2006年の過激なスキー事故から3年。まずはリハビリに時間を費やし、その後でエコロジーな食に関するプロジェクトを展開する予定らしい。
「もうおしまい。今までの人生を、客のためだけを思って過ごしてきたから、そろそろ休養が必要だ。僕の人生はけっして生易しいものではなかった。あらゆるメダルはもらったけれど、僕自身満たされた試しがない。僕の「人生」が裕福だっただけの話だ。」
オリヴィエ・ロランジェもそうだった。
アクセルギアから足をはなして、3つ星が求める完璧さの横暴に従うことを断念した。彼は語った。「毎日完璧なサービスを維持しようとして、体がついていかないという困難さを日々感じていた。」
ムジェーヴで2006年1月8日に起こった激しいスキー事故がきっかけで、マルク・ヴェラ自身も、体がいつも思い通りに動いてくれるわけではないことを悟ったのだろう。頸骨、腓骨、肩、首の骨等、体中を骨折して、サボワ出身のシェフは車いすの1年を過ごした。今日もなお、松葉杖で移動し、数々の手術を繰り返している。
ヴェラの過労状態は限界に至ったのだ。
次なるプロジェクトに専念した方が利口である。ここ数年、水の再利用や独自の畑から穫る野菜等、完全自給自足のエコロジーなレストランを開くアイデアに余念がない。高度1800メートルのマニゴッドで、2010年に開店予定の彼の夢のレストラン。25席しかない店内に、子供の頃から溜め込んだあらゆる夢を実現することを心待ちにしている。
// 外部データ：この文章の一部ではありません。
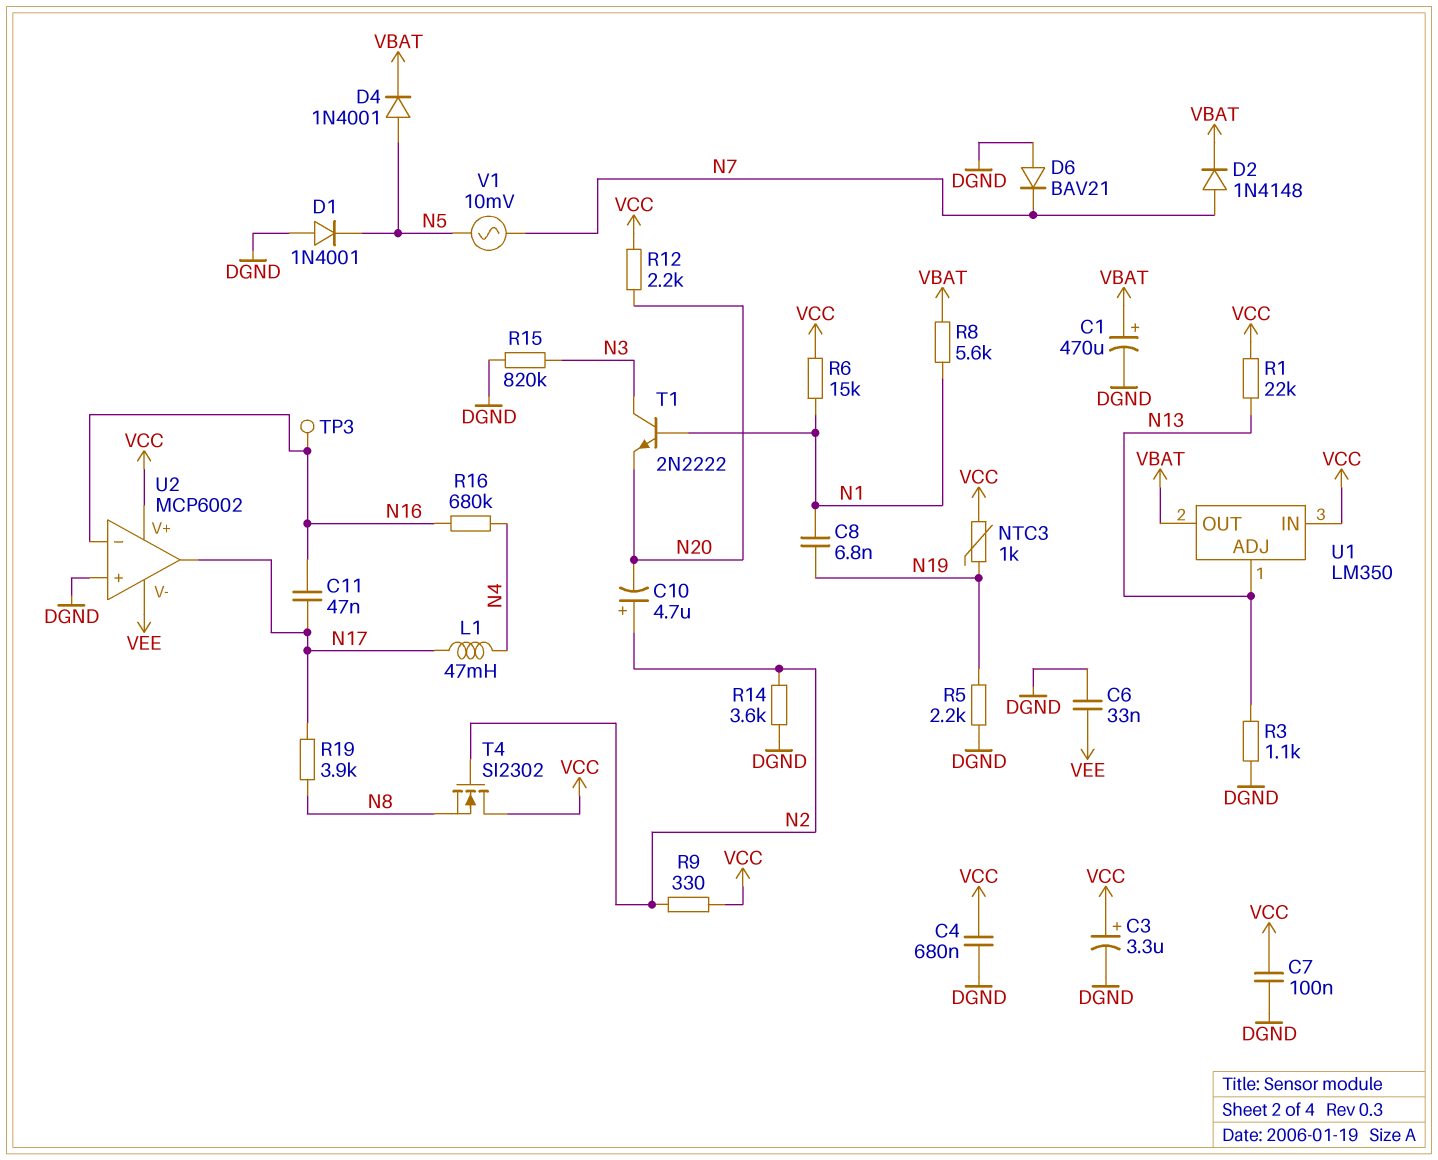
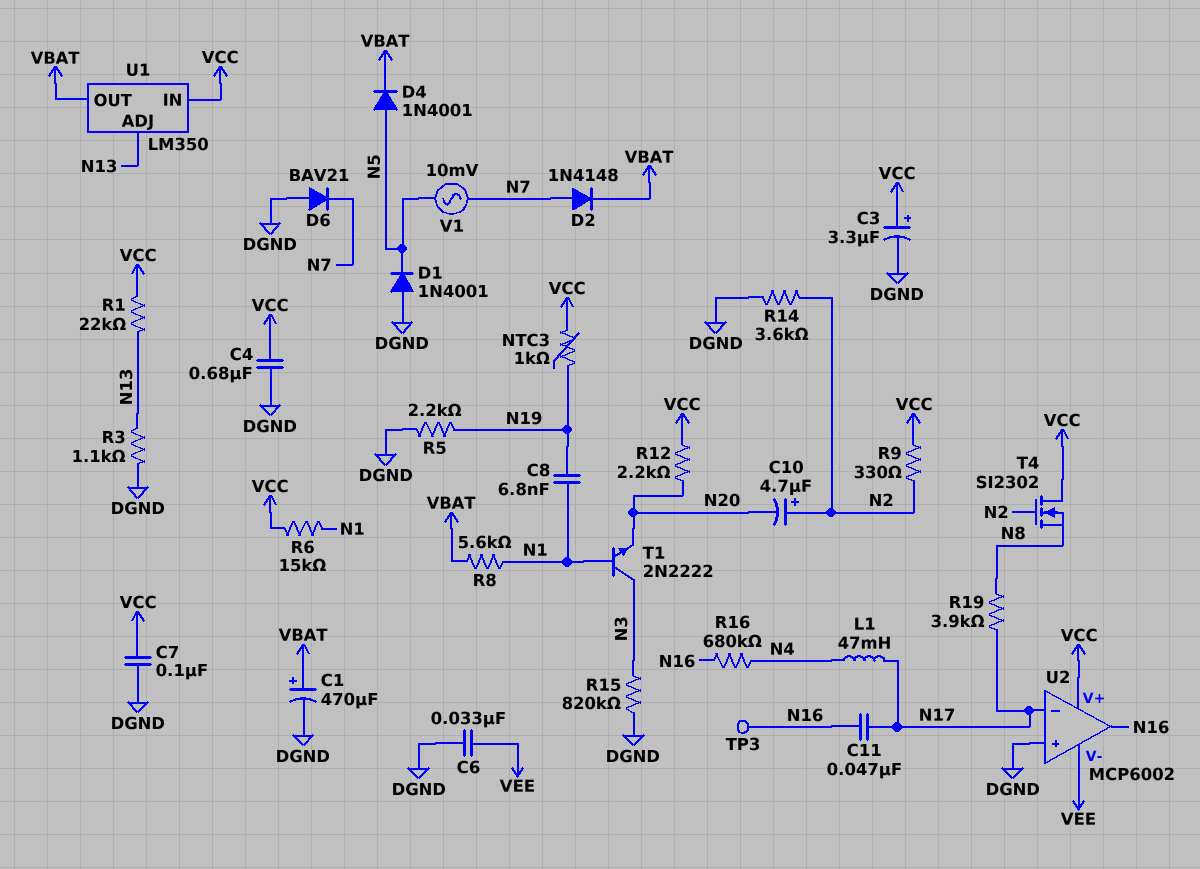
U2 pin in-: N16 -> N17
U2 pin out: N17 -> N16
「あのころは、干し草を作ったり、畑を耕したり、ブルーベリーを育てたり、豚のさばき方も知っていたさ」
マルク・ヴェラのプロジェクトはこれだけでは治まらない。
プラハ近郊で、オーガニック料理のレストランを開き、分子調理法の実験室をつくることも次なる策略だ。
コンテンポラリーな調理法を使って、森で穫れる食材を料理する。
AFP が報道した「ローベルジュ・ド・ラ・クレリエール」は、チェコのエコロジー建築家研究者、Petr Suske によって考案され、プラハから西へ約20キロ、ブローン Beroun 近郊の森の中に基盤を構える。
マルク・ヴェラは、ただ前にのびる道へ踏み出した。3つ星返還に同情されている暇もなく、彼の行動力は次なるプロジェクトに向かって既に動き出している。エコロジープロジェクトはもちろん、オーガニックのファーストフードもしかり。彼の娘、キャリンと一緒にアヌシーに開いたレストラン「コズナ・ヴェラ」。僕らの勇ましい男が、既に次なるステップを踏み出していることを証明している。キャッサバ風味の子牛のブランケット、ブフ・ブルギニョン、タルティフレット(サボワ地方のジャガイモのグラタン)が7〜15ユーロ。